▶ Problem requirements
Each line with the word "Servicio" must appear in the answer, copied from the records.

[Dataset records Boundary: Start]

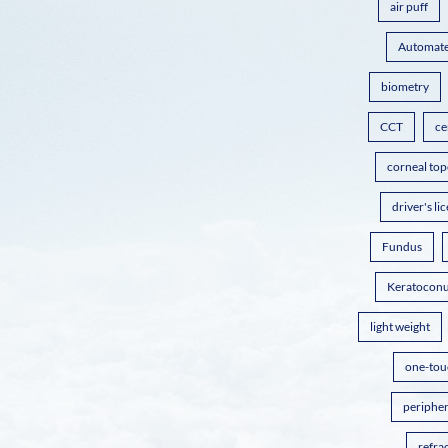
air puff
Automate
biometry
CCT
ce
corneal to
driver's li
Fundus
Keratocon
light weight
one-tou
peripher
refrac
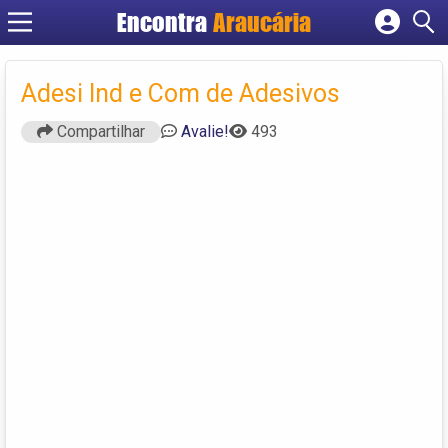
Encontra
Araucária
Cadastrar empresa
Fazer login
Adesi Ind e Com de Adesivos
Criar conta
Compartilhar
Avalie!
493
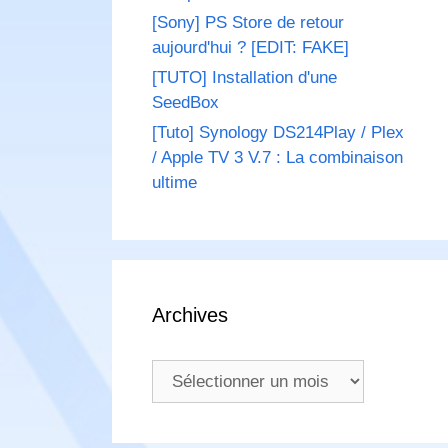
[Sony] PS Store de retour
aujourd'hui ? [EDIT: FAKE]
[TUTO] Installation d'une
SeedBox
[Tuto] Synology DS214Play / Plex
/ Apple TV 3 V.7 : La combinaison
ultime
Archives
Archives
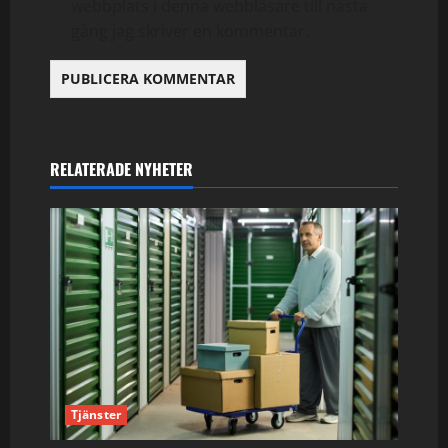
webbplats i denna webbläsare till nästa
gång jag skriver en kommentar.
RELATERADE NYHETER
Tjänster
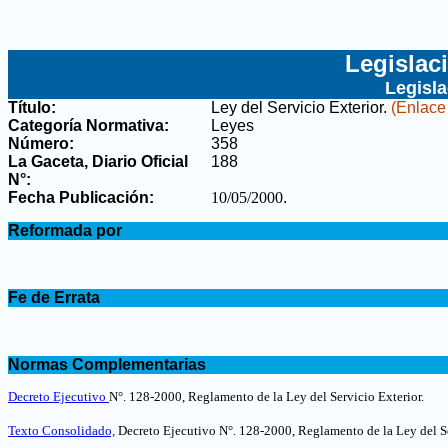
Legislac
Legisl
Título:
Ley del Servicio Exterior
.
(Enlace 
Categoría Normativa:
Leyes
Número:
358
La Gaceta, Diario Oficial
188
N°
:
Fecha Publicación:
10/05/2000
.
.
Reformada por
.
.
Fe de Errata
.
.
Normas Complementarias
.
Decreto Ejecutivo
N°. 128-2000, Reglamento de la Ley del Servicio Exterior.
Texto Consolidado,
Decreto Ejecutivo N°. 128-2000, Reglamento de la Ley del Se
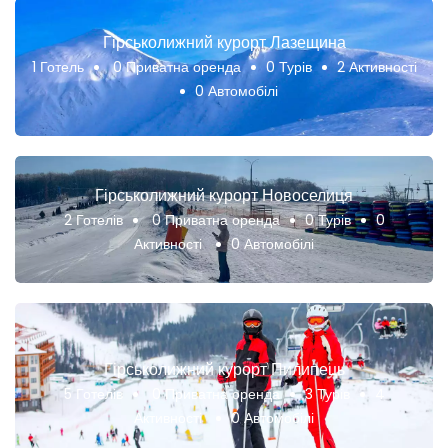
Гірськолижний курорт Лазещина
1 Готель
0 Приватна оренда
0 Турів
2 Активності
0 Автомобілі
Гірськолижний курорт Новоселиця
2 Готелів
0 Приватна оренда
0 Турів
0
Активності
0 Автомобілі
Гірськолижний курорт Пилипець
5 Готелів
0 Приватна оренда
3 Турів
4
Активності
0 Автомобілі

[Dataset records Boundary: End]

▶ Output of the exercise
Ley del Servicio Exterior
N°. 128-2000, Reglamento de la Ley del Servicio Exterior.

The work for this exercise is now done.